Q. How is “Physics of the Future” different from your 2008 bestseller “Physics of the Impossible”?
“Physics of the Impossible” goes thousands of years into the future, when time travel, wormholes, and dimensional gateways may be a possibility. This new book is much more ambitious. We’re talking about the next 50 to 100 years. I asked 300 of the world’s top scientists very concrete questions: Who will have jobs in the future? How long will we live? How will we communicate by computers? What about robots?
Q. Moore’s law states that computer power doubles about every 18 months. How has this rule of thumb driven your predictions?
For the next 10 years or so, Moore’s law will hold. After that it will sputter and eventually collapse. But it does mean that we can get a pretty good handle on how much computer power will be available and what we can do with it. For example, by 2020 computer chips will be distributed by the billions into the environment, including into our contact lenses. You’ll blink and be online. Your contact lens will recognize people’s faces, print out their biography, and give you subtitles as they speak Chinese or German or what have you. The military, of course, is pioneering this technology. They have a version of this now. I’ve tried it. Through a little eyepiece I saw an entire battlefield, with the positions of friendly troops, enemy troops, and tactics all marked.
Our grandkids will lead the lives of the gods of mythology. Zeus could think and move objects around. We’ll have that power. Venus had a perfect, timeless body. We’ll have that, too. Pegasus was a flying horse.

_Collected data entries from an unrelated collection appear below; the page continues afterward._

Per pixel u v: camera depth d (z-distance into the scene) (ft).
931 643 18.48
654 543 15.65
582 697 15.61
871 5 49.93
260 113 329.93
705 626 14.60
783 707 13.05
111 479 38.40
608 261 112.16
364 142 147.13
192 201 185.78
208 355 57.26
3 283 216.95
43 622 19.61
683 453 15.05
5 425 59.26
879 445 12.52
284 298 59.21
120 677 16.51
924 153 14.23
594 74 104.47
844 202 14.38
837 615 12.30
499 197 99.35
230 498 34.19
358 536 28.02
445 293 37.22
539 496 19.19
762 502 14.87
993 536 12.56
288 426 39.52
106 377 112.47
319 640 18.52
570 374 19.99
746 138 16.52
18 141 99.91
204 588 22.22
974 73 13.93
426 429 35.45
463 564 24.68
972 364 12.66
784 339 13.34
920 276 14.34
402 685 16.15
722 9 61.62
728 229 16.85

We’ll be able to modify life in the future.
Q. How will humans move objects with their minds by 2100?
Already we can put a chip in people’s brains, hook that chip to a laptop, and allow paralyzed people to surf the Web, write e-mails, and do crossword puzzles.
There’s even a toy. A helmet picks up radio from your mind, and it moves objects around. The difference between my book and science fiction is that everything in my book has a prototype. I’m not making anything up.